Ill be there alittle late I have to go to a christmas party and recieve a Scholarship I applied for.


----------



## Brad Hanson (Nov 13, 2004)

I look forward to seeing everyone tommorow night! Bob and I are working on a formal agenda. Be prepared to dicuss any ideas you may have to raise funds or donations for the raffles. We will need general raffles and door prizes. Lets think a little different than other dinners! Why do prizes have to be outdoor or hunting gear? Why not oil changes or phone cards? Just a thought.


----------



## DeltaBoy (Mar 4, 2004)

Fargo boyz...

I sent Jed a PM with a few suggestions about donations, if you need any guidance let me know. :wink:


----------



## Bob Kellam (Apr 8, 2004)

Delta meeting 12/23/04 7:00PM Old Chicago

How is it looking for tomorrow night guys? I know of two that will not be there due to other activities. I hope the rest can make it.

Bob


----------



## mallard (Mar 27, 2002)

I cant make it.I have a huge job I am finishing up(gotta pay for those presents some how).


----------



## Brad Hanson (Nov 13, 2004)

With the Holidays so close we understand if you cant make it to the meeting! If you cant make it Have A VERY SAFE and wonderful Chistmas and we'll see you soon! For the rest who can make it we'll meet at the same place and same time. I will assemble a brief agenda, but the major item is that we were all going to check for conflicts on the April date. Once we confirm the date we can book the hall get the tickets made.

See you tonight!

Brad


----------



## Decoyer (Mar 2, 2002)

Not gonna be able to make it this week


----------



## djleye (Nov 14, 2002)

Might be tough, promised the kids we would go see santa after work today.......we'll see, I will try to get there!!


----------



## Simple (Oct 6, 2004)

I will be there.


----------



## Brad Hanson (Nov 13, 2004)

Thanks to those who were able to make the meeting last and for those who couldn't HAVE A GREAT AND VERY SAFE HOLIDAY! Unless there are some major issues that the group needs to address we won't be meeting next week. We will begin again the first Thursday in January.

items that were dicussed:

April 14th is the new date for the dinner. Lynda is not in until Tuesday so if are there conflicts we are unaware of let me know by then. If the date stands we will get the tickets printed next week.

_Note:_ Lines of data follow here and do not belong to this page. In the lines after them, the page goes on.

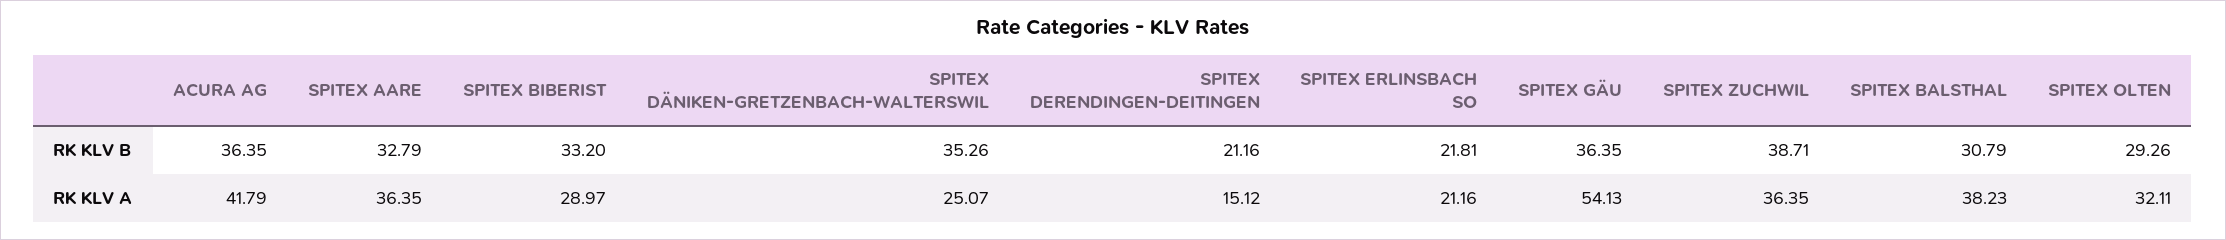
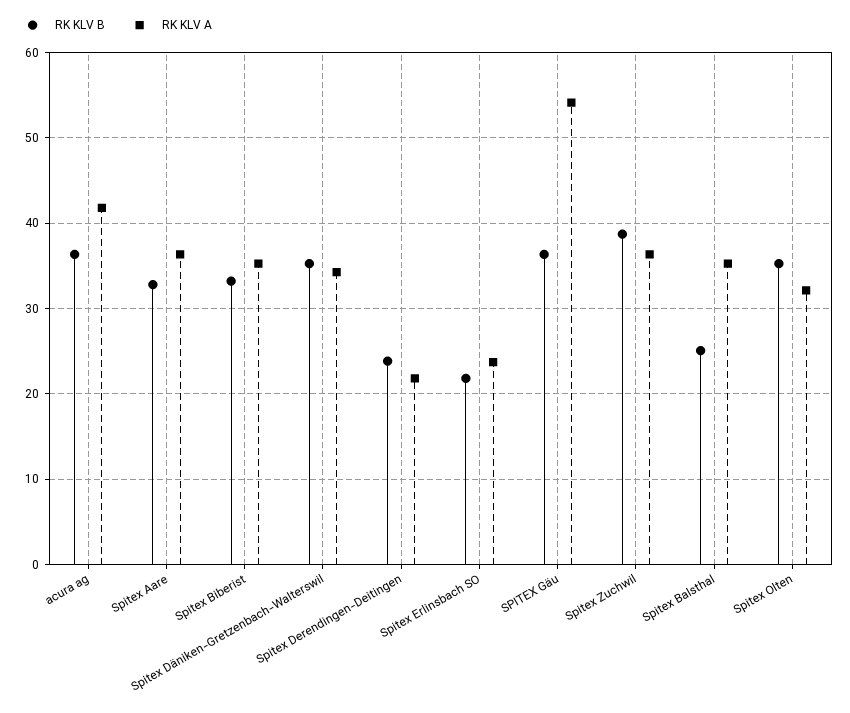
RK KLV B, SPITEX DERENDINGEN-DEITINGEN: 21.16 -> 24
RK KLV B, SPITEX BALSTHAL: 30.79 -> 25
RK KLV B, SPITEX OLTEN: 29.26 -> 35
RK KLV A, SPITEX BIBERIST: 28.97 -> 35
RK KLV A, SPITEX DÄNIKEN-GRETZENBACH-WALTERSWIL: 25.07 -> 34
RK KLV A, SPITEX DERENDINGEN-DEITINGEN: 15.12 -> 22
RK KLV A, SPITEX ERLINSBACH SO: 21.16 -> 24
RK KLV A, SPITEX BALSTHAL: 38.23 -> 35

We recieved a list of 20+ items from Bismark that are dontated items. Our stock of items has begun. I will start a spread sheet to keep track, please let me know when you recieve items so they can be included.

We would like to have a few "Premium" items in the wings to hold two to three timed raffels during the dinner. For instance A Delta O/U for $10 per ticket for the next 15 minutes. Lynda said that if we use the items our bottom line will be charged. If not we can send the items back at no charge.

Jim will be recieving the initial start up money to open our account next week. Jim, Bob and Brad will co-signers.

Have a happy holiday!


----------



## Bob Kellam (Apr 8, 2004)

Just wanted to remind everyone of the Delta Youth Hunt meeting on Monday December 27th 7:00 PM Old Chicago Chris Benson Will give us a perspective on how he has organized Youth Hunts in Canada, Please be there if you can.

Merry Christmas Everyone!!

Bob


----------



## Chris Benson (Apr 3, 2004)

Looking forward to meeting with you guys, see at Old Chicago Monday at 7:00.


----------



## Bob Kellam (Apr 8, 2004)

On behalf of the Fargo Delta Chapter I would like to Thank Chris Benson for meeting with us last night.

We gained some valuable insight into setting up our Delta Youth Hunt next fall.

Thanks also to all who attended. 

Thanks Chris.

Bob


----------



## Chris Benson (Apr 3, 2004)

No problem, I had a blast! Really enjoyed meeting with you guys!

It looks like the Fargo Youth Hunt is in good hands. Let me know if you need anything. I'll do my best to get what you need.

Thanks again for dinner! :beer:


----------



## Brad Hanson (Nov 13, 2004)

I really am sorry if there was any confusion but we hadnt planned on having a meeting last evening. We will start again next thursday at Old Chicago.

Brad


----------



## h2ofwlr (Feb 6, 2004)

Brad,

Good to see you and the guys starting a new fundraiser for DW! :jammin:

Alan


----------



## Brad Hanson (Nov 13, 2004)

Hey everyone! I look forward to getting everything back on track after the Holidays! We will see you At the Old Chicago tonight! Stay warm!


----------



## Brad Hanson (Nov 13, 2004)

Nest meeting at the West Fago VFW 7:00 thurs to look at the facility!!!!!!!!!!!! See you there!

Brad


----------